Stesso discorso per il Cile, il cui presidente Sebastian Pinera ha accolto le richieste della piazza dopo giorni di rivolta contro la il carovita e l’austerità fiscale del governo. La decisione di aumentare il prezzo dei biglietti della metro di Santiago ha funto da materiale fissile per una rivolta generale, culminata nella dichiarazione dello stato di emergenza e in una repressione che ha prodotto oltre 20 morti. Una manifestazione da oltre un milione di persone ha invaso le piazze di Santiago il 25 ottobre scorso, spingendo Pinera a annunciare la fine dell’austerità. Il presidente ha dichiarato di voler ascoltare le voci dei protestanti presentando “una profonda agenda sociale che raccoglie molte delle lamentele più sentite dai nostri compatrioti, in modo da avanzare con urgenza e volontà verso un miglioramento delle pensioni, delle entrate dei lavoratori, verso la stabilizzazione del prezzo di servizi di base come l’elettricità, e presto vogliamo anche fare progressi sui prezzi dell’acqua e del Tag (il sistema di pedaggio autostradale, ndr)”.
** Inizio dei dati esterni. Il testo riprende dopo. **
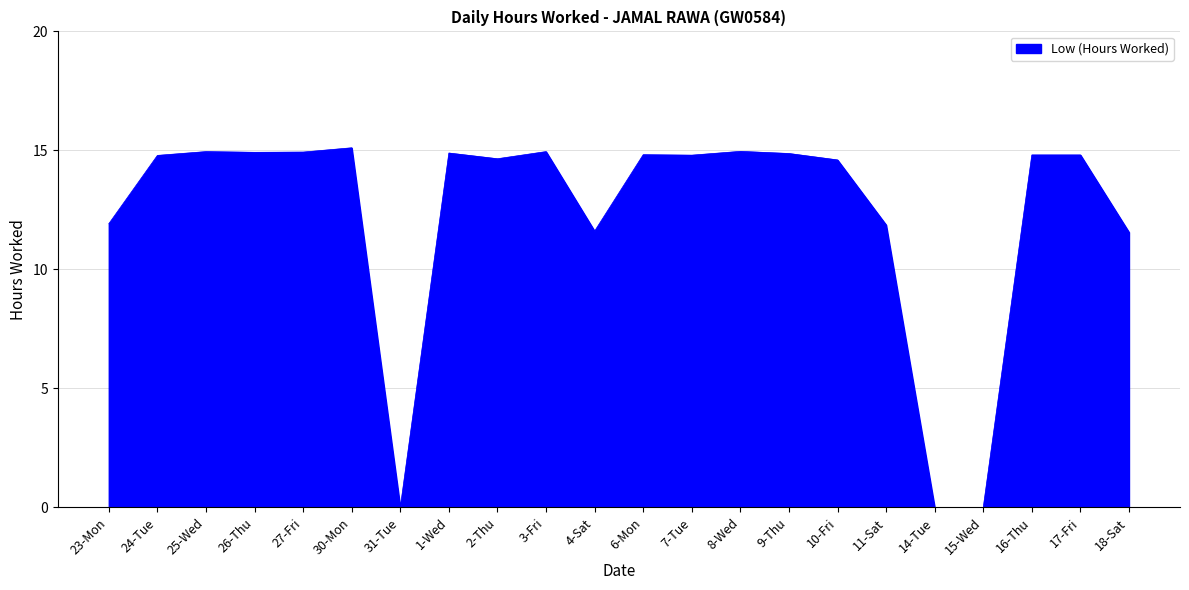

What value does the data have at 18-Sat?

11.6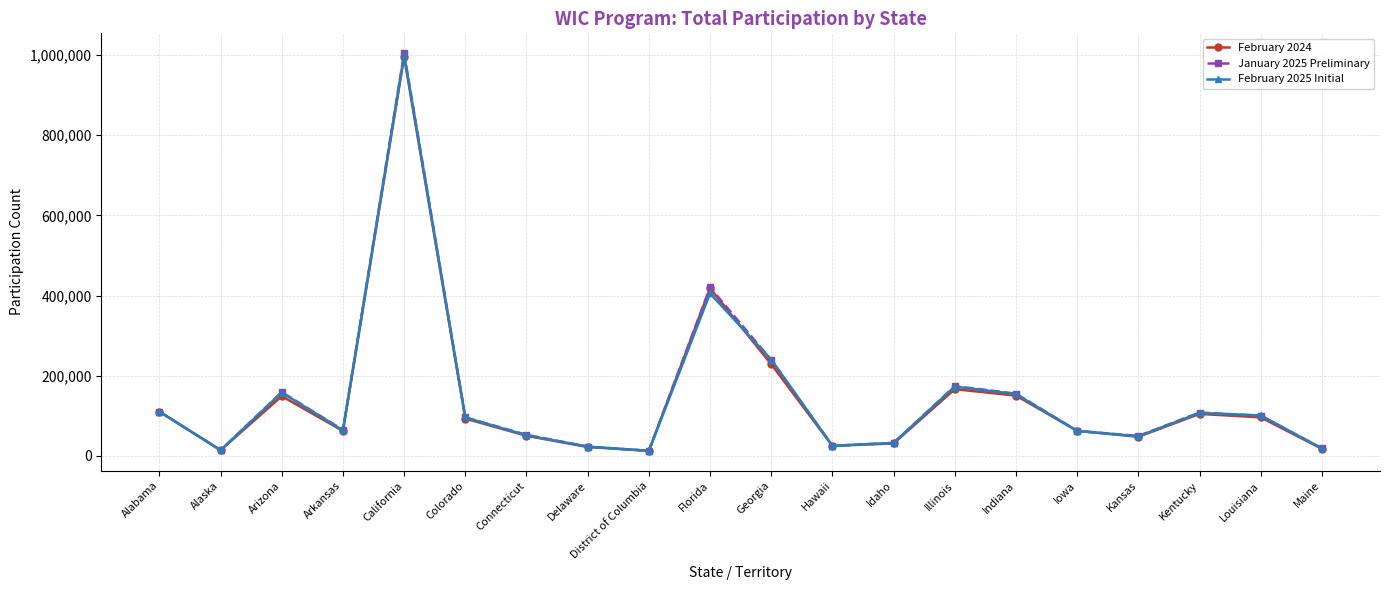

At which category does January 2025 Preliminary reach its first local valley?

Alaska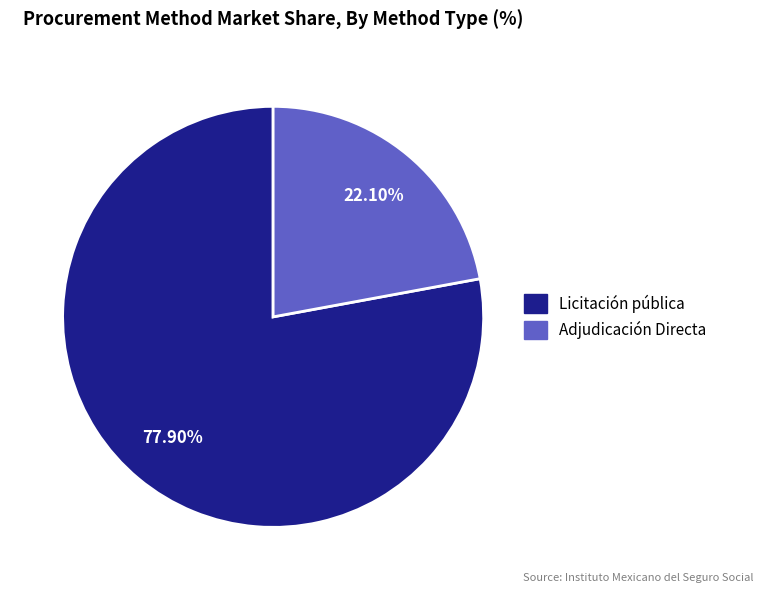

How many segments does this pie chart have?

2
Venezuela, Bolivia, Perù: poteri in bilico

Il braccio di ferro elettorale tra Morales e lo sfidante liberaldemocratico Carlos Mesa in Bolivia è solo l’ultimo di una serie di conflitti di potere apertisi in America Latina. Prima di Sucre, anche Caracas e Lima erano state scosse, rispettivamente, dal clamoroso conflitto di potere tra Juan Guaidò e Nicolas Maduro e dalla spaccatura tra presidenza e parlamento.

Molto nota è la situazione venezuelana, meno ma altrettanto delicata e bloccata quella peruviana: Martin Vizcarra, presidente di destra in carica da un anno e mezzo, deve fronteggiare la rivolta parlamentare dell’opposizione guidata dal clan dei Fujimori, guidato dalla figlia dell’ex dittatore, Keiko, che accusa il capo di Stato di voler personalizzare le alte cariche della giustizia deputate a giudicare la stessa Fujimori, coinvolta penalmente in uno scandalo di tangenti. “Nonostante crescita e stabilità economica, nel Paese le differenze di reddito tra le diverse regioni e fasce di cittadini sono clamorose, alimentando il malcontento. Vittime storiche di situazioni da medioevo sono le popolazioni originarie, sfruttate ed emarginate”, sottolinea l’Agi. Il Perù ha nel proliferare delle miniere d’oro illegali una minaccia esistenziale e simbolica alla stabilità dell’esistenza dei suoi cittadini più deboli.

Gli altri focolai

I restanti tremori che scuotono l’area latinoamericana afferiscono agli stessi sintomi. In Brasile Rio de Janeiro protesta contro la brutalità della polizia e dei paramilitari sdoganata dal governatore Wilson Witzel, causa di oltre 1.250 morti sospette da gennaio a agosto,  la maggior parte delle quali uomini, giovani, poveri e neri.

Haiti, Paese alla canna del gas, è in subbuglio contro l’endemica corruzione dei suoi governanti, mentre un fronte da tenere perennemente sott’occhio è quello del Nicaragua, in cui le proteste contro il presidente socialista Daniel Ortega si accendono e rientrano in maniera improvvisa e imprevedibile. La marcia di avvicinamento all’elezione-chiave del 2020 sarà caratterizzata dal solito canovaccio: accuse incrociate tra governo e opposizione, con il primo che denuncia strumentalizzazioni straniere e la seconda che attacca la repressione del dissenso e la corruzione del potere. Mentre tutto questo accade, il grande enigma resta quello della Colombia: si può parlare davvero di pace tre anni dopo l’accordo governo-Farc? Il perpetrarsi della guerriglia di sinistra nel Paese e la durezza di Bogotá contro i dissidenti e i protestanti campesinos rischiano di accendere un nuovo focolaio. Forse il più grave, in un’America Latina incandescente.